>>>>>

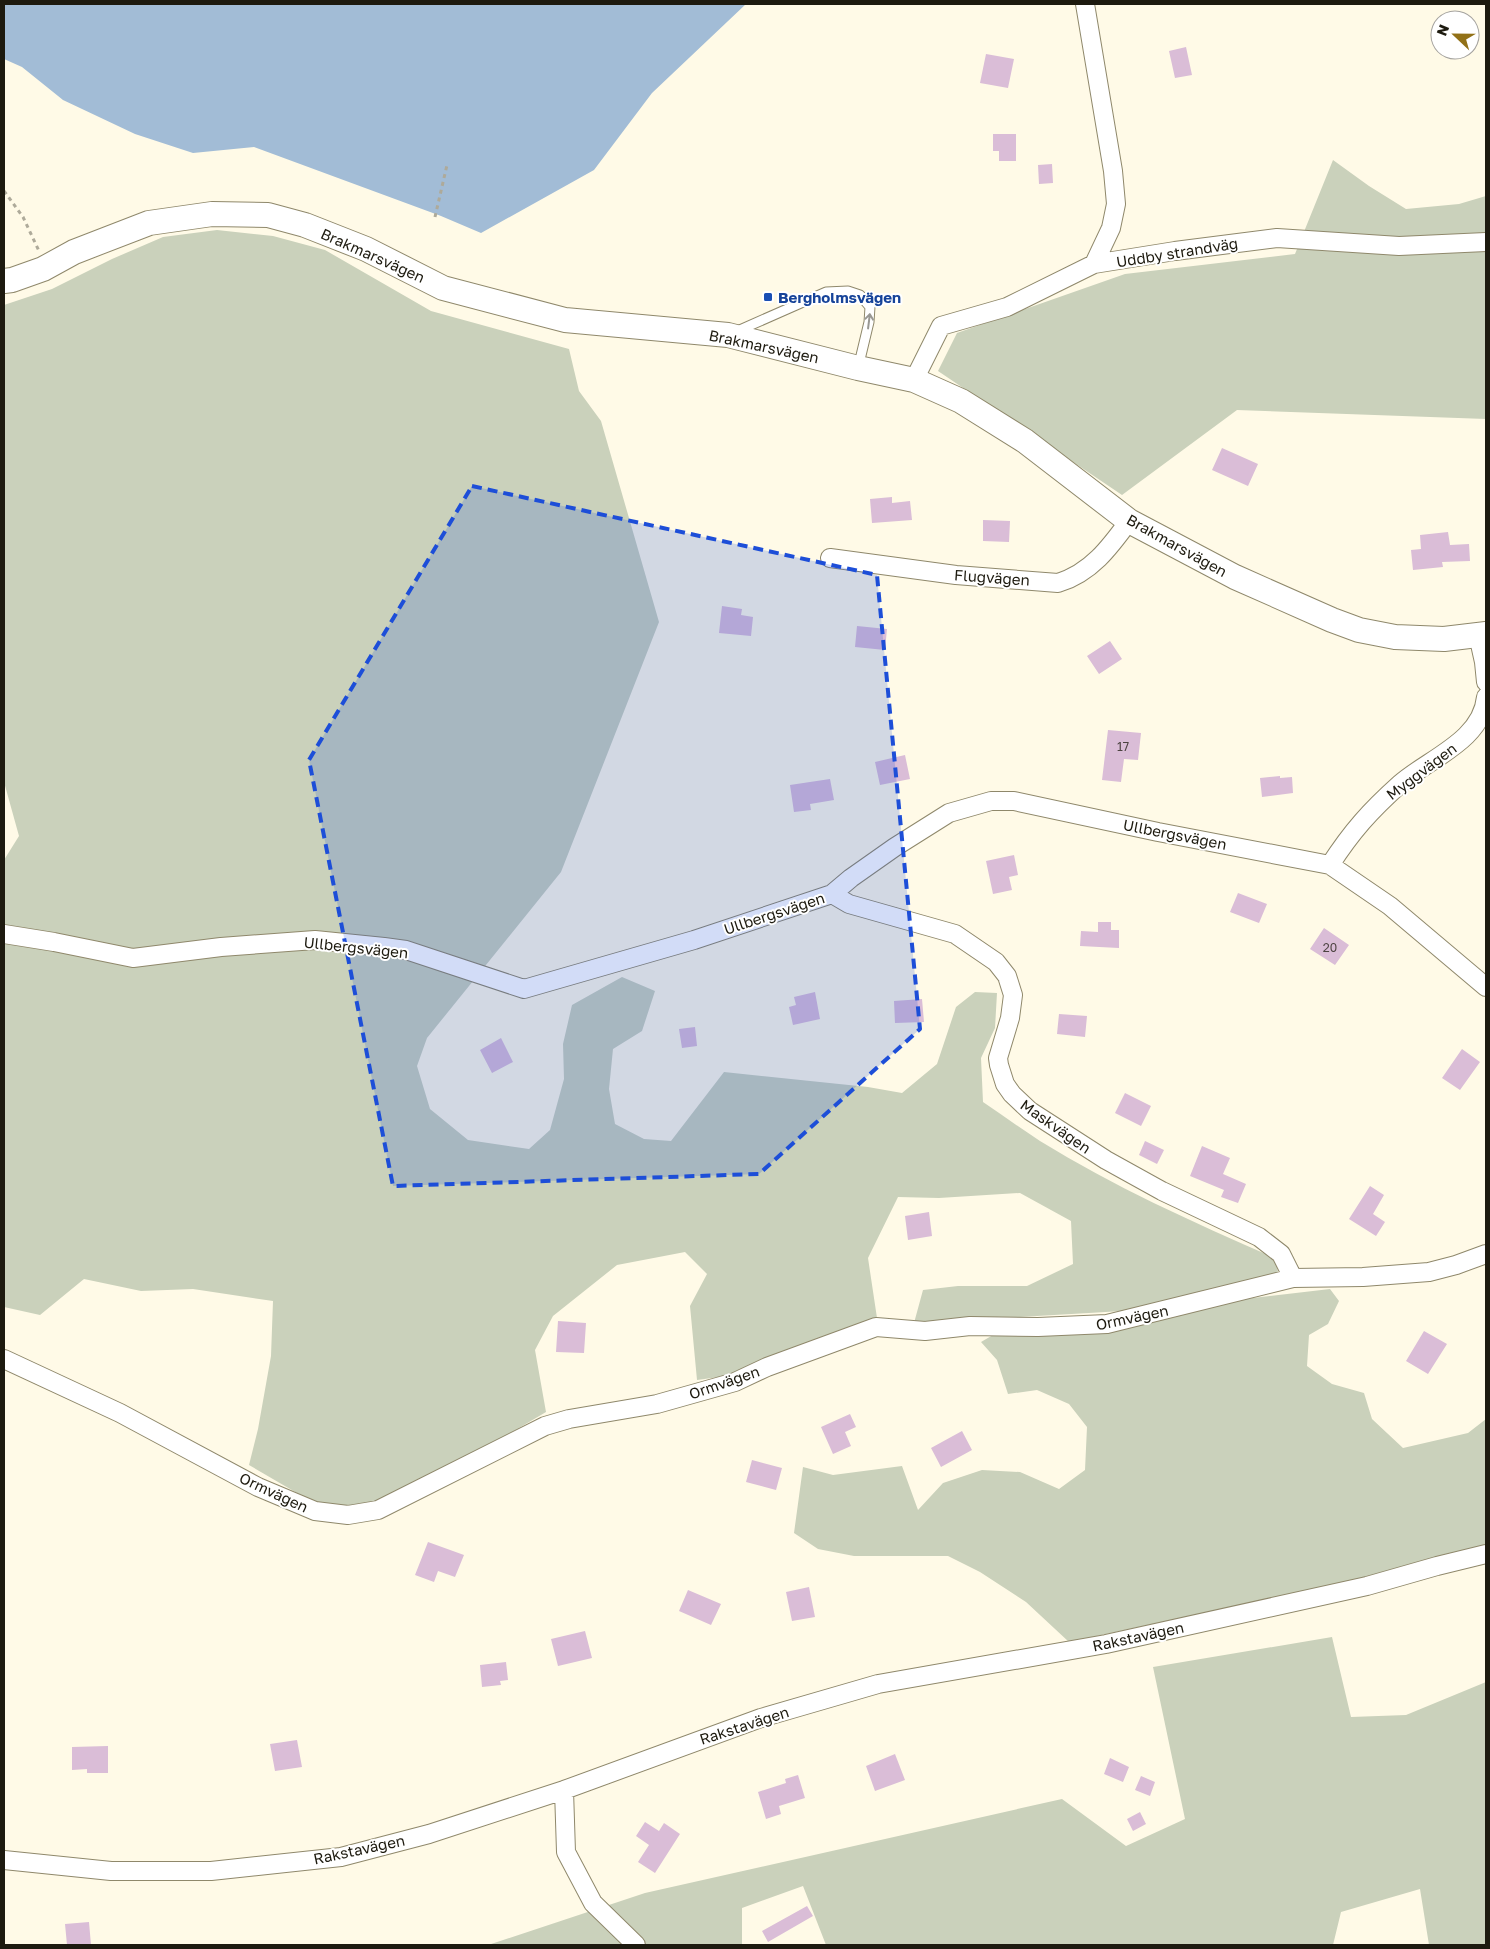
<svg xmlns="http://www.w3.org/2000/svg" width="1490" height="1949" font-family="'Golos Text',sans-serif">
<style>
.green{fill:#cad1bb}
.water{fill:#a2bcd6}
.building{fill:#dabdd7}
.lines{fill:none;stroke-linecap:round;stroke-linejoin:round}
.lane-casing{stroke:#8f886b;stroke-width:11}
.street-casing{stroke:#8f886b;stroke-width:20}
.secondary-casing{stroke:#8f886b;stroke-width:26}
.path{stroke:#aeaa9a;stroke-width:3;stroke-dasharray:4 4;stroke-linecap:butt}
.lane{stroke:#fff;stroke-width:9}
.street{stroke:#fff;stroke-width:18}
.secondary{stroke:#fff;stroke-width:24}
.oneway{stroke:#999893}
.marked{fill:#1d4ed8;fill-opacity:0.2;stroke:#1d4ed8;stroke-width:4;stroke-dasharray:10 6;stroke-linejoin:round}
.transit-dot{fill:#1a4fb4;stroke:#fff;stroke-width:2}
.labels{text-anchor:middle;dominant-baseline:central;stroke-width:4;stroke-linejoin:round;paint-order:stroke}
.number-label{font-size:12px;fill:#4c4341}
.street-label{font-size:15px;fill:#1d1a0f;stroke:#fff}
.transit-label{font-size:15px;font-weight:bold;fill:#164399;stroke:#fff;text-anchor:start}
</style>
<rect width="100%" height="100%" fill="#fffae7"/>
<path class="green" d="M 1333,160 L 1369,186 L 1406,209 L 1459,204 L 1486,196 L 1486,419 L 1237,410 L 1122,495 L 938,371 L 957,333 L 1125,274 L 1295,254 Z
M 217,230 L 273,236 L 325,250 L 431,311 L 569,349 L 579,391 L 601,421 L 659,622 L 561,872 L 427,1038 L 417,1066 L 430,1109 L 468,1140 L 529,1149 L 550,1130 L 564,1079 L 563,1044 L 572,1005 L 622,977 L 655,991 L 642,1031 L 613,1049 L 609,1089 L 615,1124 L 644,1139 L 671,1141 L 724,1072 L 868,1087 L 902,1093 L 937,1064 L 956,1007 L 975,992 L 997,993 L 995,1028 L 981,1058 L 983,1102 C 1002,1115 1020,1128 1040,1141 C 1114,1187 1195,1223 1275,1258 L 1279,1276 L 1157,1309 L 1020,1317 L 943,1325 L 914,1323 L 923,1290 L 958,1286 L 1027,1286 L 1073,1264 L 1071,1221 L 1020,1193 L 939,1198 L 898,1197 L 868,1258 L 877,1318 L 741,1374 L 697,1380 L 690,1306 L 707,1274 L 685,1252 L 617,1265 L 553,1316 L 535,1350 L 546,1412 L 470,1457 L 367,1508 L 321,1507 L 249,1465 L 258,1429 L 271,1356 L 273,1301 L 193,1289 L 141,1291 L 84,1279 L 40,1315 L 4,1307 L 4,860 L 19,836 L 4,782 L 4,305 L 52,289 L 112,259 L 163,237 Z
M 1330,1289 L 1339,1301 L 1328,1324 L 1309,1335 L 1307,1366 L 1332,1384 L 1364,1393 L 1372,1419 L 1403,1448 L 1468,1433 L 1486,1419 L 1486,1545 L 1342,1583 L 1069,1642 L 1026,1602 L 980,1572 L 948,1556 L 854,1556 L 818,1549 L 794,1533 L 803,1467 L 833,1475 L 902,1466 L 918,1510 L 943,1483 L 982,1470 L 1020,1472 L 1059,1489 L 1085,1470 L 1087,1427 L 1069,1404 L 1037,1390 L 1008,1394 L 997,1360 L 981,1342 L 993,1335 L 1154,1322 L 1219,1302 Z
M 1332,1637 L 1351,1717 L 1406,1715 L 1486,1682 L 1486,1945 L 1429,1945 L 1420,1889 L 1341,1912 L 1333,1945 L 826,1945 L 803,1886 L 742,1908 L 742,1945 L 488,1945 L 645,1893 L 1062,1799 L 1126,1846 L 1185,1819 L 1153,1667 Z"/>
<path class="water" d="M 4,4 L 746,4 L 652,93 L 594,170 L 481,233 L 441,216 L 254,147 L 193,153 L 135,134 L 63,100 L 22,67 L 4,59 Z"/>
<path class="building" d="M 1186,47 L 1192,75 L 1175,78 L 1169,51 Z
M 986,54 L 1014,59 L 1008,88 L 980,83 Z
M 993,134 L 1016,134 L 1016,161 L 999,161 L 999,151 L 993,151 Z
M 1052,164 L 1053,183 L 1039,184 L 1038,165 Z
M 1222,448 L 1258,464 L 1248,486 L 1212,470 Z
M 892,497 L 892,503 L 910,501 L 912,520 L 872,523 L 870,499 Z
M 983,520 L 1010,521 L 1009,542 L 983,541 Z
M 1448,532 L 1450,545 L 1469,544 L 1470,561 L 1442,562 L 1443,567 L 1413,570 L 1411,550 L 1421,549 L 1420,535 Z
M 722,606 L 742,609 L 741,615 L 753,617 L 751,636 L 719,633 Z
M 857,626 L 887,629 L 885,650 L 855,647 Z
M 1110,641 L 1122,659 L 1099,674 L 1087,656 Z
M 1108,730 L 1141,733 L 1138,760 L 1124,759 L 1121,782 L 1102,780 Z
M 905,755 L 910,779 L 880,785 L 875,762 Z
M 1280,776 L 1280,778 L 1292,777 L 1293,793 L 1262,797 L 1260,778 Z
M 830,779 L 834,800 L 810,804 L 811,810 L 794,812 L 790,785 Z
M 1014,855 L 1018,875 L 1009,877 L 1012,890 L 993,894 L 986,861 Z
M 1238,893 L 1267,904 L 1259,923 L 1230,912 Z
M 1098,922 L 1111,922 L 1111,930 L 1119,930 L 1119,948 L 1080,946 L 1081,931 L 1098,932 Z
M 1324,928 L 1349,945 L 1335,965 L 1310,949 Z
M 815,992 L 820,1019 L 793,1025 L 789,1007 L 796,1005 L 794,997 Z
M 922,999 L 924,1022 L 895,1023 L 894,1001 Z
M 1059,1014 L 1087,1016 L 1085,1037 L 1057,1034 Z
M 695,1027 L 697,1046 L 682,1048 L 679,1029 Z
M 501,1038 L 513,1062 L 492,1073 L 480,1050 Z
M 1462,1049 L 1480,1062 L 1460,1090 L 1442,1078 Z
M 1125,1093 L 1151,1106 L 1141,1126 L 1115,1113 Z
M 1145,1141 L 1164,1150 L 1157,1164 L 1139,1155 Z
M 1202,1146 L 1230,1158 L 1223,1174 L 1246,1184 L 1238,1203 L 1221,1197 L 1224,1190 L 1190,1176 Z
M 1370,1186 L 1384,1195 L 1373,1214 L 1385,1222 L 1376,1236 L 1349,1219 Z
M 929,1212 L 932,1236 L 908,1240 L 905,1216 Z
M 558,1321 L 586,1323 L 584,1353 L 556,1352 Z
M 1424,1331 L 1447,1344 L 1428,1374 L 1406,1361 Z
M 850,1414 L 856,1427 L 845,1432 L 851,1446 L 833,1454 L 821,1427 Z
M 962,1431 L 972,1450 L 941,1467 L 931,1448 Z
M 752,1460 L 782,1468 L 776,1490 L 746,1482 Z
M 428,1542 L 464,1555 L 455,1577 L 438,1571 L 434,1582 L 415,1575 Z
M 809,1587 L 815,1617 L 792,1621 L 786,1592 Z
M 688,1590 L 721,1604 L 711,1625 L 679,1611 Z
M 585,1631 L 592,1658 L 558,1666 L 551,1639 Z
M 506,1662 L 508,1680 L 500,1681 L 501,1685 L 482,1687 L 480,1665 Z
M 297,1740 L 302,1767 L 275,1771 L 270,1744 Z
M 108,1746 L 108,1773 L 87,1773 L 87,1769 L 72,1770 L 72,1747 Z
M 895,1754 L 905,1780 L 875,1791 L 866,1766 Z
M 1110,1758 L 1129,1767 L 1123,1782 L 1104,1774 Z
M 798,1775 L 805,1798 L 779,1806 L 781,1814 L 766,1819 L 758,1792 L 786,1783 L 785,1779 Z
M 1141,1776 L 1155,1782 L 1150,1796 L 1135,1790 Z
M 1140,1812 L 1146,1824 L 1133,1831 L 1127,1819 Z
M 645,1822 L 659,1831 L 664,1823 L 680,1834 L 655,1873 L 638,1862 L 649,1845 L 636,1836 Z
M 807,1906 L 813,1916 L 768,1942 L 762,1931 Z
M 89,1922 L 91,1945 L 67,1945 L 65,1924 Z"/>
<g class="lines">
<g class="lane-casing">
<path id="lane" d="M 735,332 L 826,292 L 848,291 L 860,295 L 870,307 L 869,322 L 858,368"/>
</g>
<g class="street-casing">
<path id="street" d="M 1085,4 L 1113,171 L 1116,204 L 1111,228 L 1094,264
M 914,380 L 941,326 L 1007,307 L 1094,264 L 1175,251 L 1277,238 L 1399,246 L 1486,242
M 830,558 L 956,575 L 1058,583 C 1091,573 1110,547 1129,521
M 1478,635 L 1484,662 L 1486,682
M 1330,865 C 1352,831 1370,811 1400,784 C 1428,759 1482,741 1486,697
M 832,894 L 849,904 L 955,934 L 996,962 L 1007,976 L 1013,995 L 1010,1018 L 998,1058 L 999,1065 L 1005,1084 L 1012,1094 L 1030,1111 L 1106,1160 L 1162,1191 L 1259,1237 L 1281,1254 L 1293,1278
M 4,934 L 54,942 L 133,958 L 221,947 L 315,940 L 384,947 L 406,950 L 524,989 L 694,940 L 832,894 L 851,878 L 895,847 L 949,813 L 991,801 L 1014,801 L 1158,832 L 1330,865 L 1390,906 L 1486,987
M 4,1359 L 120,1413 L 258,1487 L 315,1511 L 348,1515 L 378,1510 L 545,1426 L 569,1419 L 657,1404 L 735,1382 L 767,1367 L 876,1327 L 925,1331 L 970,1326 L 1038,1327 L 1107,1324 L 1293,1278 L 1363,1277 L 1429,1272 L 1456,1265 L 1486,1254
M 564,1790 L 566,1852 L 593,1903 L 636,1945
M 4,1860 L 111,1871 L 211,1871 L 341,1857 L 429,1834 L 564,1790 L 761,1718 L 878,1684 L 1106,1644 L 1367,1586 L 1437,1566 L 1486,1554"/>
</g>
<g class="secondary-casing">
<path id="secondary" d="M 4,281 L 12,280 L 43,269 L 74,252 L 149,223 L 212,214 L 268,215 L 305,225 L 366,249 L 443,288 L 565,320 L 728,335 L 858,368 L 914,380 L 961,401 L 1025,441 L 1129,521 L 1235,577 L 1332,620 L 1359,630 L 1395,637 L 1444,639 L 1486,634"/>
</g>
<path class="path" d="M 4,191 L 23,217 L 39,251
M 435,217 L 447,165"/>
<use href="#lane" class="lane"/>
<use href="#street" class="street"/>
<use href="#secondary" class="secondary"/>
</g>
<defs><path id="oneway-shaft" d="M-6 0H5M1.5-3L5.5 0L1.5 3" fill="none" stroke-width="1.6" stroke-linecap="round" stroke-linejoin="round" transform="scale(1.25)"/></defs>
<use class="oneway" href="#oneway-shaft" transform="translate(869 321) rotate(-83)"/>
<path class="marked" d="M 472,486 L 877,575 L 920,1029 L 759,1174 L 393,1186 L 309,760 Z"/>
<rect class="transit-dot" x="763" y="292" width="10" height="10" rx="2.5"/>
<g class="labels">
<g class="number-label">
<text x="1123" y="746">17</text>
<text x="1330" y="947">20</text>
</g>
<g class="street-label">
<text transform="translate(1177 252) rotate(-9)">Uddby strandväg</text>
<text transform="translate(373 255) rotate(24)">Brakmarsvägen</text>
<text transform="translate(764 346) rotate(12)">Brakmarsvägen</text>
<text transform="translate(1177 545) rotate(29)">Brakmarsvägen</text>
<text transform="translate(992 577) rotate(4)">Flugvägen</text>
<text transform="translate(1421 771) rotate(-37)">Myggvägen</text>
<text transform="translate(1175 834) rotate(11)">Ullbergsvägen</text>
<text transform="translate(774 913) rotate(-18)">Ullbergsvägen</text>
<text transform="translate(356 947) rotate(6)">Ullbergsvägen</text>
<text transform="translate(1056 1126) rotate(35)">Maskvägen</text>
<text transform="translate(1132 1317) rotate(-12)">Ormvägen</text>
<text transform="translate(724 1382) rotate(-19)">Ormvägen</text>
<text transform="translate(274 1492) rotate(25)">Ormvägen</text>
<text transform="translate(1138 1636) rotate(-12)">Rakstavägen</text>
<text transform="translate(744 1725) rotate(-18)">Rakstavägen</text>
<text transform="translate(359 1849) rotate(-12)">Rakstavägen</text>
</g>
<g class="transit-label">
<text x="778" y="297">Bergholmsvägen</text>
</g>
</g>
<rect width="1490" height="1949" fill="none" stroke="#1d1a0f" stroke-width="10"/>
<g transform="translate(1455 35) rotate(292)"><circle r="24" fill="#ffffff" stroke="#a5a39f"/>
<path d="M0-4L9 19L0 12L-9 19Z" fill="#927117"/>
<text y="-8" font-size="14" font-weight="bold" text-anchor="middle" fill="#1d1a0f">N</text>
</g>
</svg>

<<<<<

How to complete this task: In the listing, find each line with the string "lines" and copy it.

Result for this task:
.lines{fill:none;stroke-linecap:round;stroke-linejoin:round}
<g class="lines">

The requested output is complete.